Distributed Fragmentation Independence

Fragmentation Independence and Logically Related Data

Fragmentation independence refers to the ability of end users to store logically related information at different physical locations. There are two types of fragmentation independence: vertical partitioning and horizontal partitioning. Horizontal partitioning permits different rows of the same table to be stored at different remote sites. This is commonly done by organizations that maintain several branch offices, each with an identical set of table structures.
Vertical partitioning refers to the ability of a distributed system to fragment information such that the data columns from the same logical tables are maintained across the network. Oracle accomplishes this with Oracle views that hide specific columns and rows in a table.
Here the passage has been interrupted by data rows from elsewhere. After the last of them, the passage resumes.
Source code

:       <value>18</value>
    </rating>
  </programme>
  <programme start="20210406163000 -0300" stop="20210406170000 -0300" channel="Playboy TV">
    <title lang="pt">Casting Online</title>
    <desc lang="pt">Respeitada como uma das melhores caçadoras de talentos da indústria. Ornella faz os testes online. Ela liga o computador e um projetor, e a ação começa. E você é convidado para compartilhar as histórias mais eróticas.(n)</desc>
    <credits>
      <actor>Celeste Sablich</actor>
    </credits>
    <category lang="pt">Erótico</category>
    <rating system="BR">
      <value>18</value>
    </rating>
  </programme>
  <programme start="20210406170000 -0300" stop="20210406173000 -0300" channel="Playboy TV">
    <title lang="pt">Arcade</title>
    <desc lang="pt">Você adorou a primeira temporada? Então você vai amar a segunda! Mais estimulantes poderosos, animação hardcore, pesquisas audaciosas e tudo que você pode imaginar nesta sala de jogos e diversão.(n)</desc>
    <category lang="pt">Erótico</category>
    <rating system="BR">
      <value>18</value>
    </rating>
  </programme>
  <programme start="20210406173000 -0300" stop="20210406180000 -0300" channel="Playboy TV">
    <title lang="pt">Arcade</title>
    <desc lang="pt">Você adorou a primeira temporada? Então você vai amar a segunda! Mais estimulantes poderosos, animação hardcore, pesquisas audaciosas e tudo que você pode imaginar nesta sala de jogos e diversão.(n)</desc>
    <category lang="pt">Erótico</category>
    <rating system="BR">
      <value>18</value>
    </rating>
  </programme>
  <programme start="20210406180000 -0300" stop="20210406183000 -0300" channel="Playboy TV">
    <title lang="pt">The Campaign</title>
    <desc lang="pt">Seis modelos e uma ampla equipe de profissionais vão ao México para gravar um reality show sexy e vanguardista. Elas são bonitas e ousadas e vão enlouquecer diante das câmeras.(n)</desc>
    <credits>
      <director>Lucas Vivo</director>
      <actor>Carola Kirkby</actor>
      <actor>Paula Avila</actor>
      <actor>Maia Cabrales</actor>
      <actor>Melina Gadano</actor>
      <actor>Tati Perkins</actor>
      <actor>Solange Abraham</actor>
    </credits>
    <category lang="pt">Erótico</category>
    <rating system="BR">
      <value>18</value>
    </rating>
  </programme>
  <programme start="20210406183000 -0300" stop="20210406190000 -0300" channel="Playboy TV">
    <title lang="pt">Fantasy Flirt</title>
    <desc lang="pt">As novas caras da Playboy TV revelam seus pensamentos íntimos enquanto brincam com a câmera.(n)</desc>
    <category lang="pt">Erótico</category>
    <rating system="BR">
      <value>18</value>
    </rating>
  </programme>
Definition Of Distributed Databases

There is an ongoing debate over the standard definition of distributed database systems. Vendors have implemented distributed database technology in different manners. To many database vendors, a distributed database is a geographically distributed system composed entirely of one brand of database products. On the other hand, front end applications vendors define a distributed database as a system distributed architecturally, using a blend of database products and access methods. Finally, to hardware vendors, a distributed database is a system composed of different databases running on the same hardware platforms.

Distributed Database Defined

When an organization is geographically dispersed, it may choose to store its databases

on a central database server or
to distribute them to local servers (or both).

A distributed database is a single logical database that is spread physically across computers in multiple locations that are connected by a data communications network^[1]. I emphasize that a distributed database is truly a database, not a loose collection of files. The distributed database is still centrally administered as a corporate resource while providing local flexibility and customization. The network must allow the users to share the data; thus, a user (or program) at location X must be able to access (and perhaps update) data at location Y. The sites of a distributed system may be spread over a large area (i.e., the United States or the world) or over a small area (i.e., a building or campus). The computers may range from PCs, large-scale servers or even supercomputers. A distributed database requires multiple instances of a database management system (or several DBMSs), running at each remote site. The degree to which these different DBMS instances cooperate, or work in partnership, and whether there is a master site that coordinates requests involving data from multiple sites distinguish different types of distributed database environments. It is important to distinguish between 1) distributed and 2) decentralized databases.
A decentralized database is also stored on computers at multiple locations. However, the computers are not interconnected by network and database software that make the data appear to be in one logical database. Thus, users at the various sites cannot share data. A decentralized database is best regarded as a collection of independent databases, rather than having the geographical distribution of a single database.

Conditions which encourage Distributed Databases

Various business conditions encourage the use of distributed databases:

Distribution and autonomy of business units: Divisions, departments, and facilities in modern organizations are often geographically distributed, often across national boundaries. Often each unit has the authority to create its own information systems, and often these units want local data over which they can have control. Business mergers and acquisitions often create this environment.
Data sharing: Even moderately complex business decisions require sharing data across business units, so it must be convenient to consolidate data across local databases on demand.
Data communications costs and reliability: The cost to ship large quantities of data across a communications network or to handle a large volume of transactions from remote sources can still be high, even if data communication costs have decreased substantially recently. It is in many cases more economical to locate data and applications close to where they are needed. Also, dependence on data communications always involves an element of risk, so keeping local copies or fragments of data can be a reliable way to support the need for rapid access to data across the organization.
Multiple application vendor environment: Today, many organizations purchase packaged application software from several different vendors. Each hybridization package is designed to work with its own database, and possibly with different database management systems. A distributed database can possibly be defined to provide functionality that cuts across the separate applications.
Database Recovery: Replicating data on separate computers is one strategy for ensuring that a damaged database can be quickly recovered and users can have access to data while the primary site is being restored. Replicating data across multiple computer sites is one natural form of a distributed database.

[1]communications network: A local area network (LAN) is a communications network that interconnects a variety of data communications devices within a small geographic area and transmits data at high data transfer rates.